The Norwegian Church Issues Formal Apology to LGBTQ+ People for ‘Pain, Shame and Significant Harm’
Amid deep red curtains at one of Oslo’s most prominent LGBTQ+ spaces, the Church of Norway offered an apology for harm and unequal treatment caused by the church.
“The church in Norway has caused LGBTQ+ individuals shame, great harm and pain,” bishop Olav Fykse Tveit, Bishop Tveit, announced on Thursday. “It was wrong for this to take place and which is the reason I apologise today.”
The “discrimination, unequal treatment and harassment” led to certain individuals abandoning their faith, Tveit recognized. A church service at the cathedral in Oslo was arranged to follow his apology.
The apology took place at the London Pub establishment, a bar that was one of two attacked during the 2022 shooting that took two lives and left nine seriously injured throughout the Oslo Pride festivities. A Norwegian of Iranian origin, who had pledged allegiance to Islamic State, was given a prison term to at least 30 years in incarceration for the murders.
Like many religions around the world, the Norwegian Lutheran Church – a Lutheran evangelical community that is Norway’s largest faith community – for years sidelined LGBTQ+ individuals, preventing them to become pastors or to have church weddings. In the 1950s, church leaders described gay people as “a global-scale societal hazard”.
However, as Norway's society grew more liberal, ranking as the second globally to legalize same-sex partnerships back in 1993 and in 2009 the first Scandinavian country to allow same-sex marriage, the church gradually changed.
During 2007, the Church of Norway began ordaining gay pastors, and LGBTQ+ partners have been able to marry in church since 2017. During 2023, the bishop took part in the Pride march in Oslo in what was noted as a historic moment for the religious institution.
Thursday’s apology was met with differing opinions. The director of a group representing Norwegian Christian lesbians, Pedersen-Eriksen, herself a gay pastor, described it as “a crucial act of amends” and a point in time that “finally marked the end of a painful era in the church’s history”.

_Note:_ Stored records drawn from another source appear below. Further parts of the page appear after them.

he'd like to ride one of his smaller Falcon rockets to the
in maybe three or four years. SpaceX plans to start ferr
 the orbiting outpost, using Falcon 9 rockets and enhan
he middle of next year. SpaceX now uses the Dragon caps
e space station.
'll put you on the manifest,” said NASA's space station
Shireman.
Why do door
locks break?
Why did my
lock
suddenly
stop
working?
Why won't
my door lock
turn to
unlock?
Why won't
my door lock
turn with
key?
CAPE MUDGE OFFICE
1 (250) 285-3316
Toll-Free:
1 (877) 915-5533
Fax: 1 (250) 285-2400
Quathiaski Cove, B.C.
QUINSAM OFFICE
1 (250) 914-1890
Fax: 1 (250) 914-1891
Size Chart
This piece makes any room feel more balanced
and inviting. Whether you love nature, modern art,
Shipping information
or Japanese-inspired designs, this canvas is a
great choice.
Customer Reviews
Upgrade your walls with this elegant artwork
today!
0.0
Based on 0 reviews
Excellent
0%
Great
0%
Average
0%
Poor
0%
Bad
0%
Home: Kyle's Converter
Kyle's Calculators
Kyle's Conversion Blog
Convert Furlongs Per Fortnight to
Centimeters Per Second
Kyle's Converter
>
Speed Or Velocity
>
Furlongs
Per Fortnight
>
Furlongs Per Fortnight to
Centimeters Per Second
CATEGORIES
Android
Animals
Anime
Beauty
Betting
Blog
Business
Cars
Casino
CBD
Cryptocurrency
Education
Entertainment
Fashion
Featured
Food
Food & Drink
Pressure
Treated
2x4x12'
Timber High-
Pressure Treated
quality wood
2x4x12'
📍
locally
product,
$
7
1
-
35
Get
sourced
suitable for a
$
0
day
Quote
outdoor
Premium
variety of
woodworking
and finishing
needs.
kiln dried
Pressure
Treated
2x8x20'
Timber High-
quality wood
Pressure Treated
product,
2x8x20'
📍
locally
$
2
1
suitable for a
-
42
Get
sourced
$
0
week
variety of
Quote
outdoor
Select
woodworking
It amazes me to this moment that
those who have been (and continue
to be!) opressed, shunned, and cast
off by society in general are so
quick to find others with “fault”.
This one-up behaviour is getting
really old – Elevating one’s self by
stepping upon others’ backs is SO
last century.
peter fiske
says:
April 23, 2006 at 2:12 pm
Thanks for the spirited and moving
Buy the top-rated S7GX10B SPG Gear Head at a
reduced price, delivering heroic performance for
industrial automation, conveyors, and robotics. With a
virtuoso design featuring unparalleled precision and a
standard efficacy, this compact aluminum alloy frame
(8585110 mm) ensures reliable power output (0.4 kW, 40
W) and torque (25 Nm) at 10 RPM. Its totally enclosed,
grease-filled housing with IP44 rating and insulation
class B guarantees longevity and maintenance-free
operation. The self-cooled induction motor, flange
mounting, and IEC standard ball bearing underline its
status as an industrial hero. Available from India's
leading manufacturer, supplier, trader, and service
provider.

According to Stephen Adom, the director of the Association for Gender and Sexual Diversity in Norway, the apology was “powerful and significant” but had come “not in time for those who passed away from AIDS … with hearts filled with anguish because the church considered the crisis as punishment from God”.
Internationally, several faith-based organizations have tried to reconcile for their past behavior concerning the LGBTQ+ community. During 2023, England's church said sorry for what it characterized as its “shameful” treatment, even as it persists in refusing to permit gay marriages within the church.
Likewise, the Methodist Church in Ireland last year expressed regret for “inadequate pastoral assistance and care” toward LGBTQ+ individuals and family members, but held fast in the view that marriage could only be a partnership of one man and one woman.
Earlier this year, the United Church based in Canada offered an apology to Two-Spirit and LGBTQIA+ groups, characterizing it as a confirmation of the church’s “commitment to radical hospitality and full inclusion” in every part of the church's activities.
“We did not manage to celebrate and delight in the beauty of all creation,” Rev Michael Blair, the church's general secretary, said. “We have wounded people in place of fostering completeness. We are sorry.”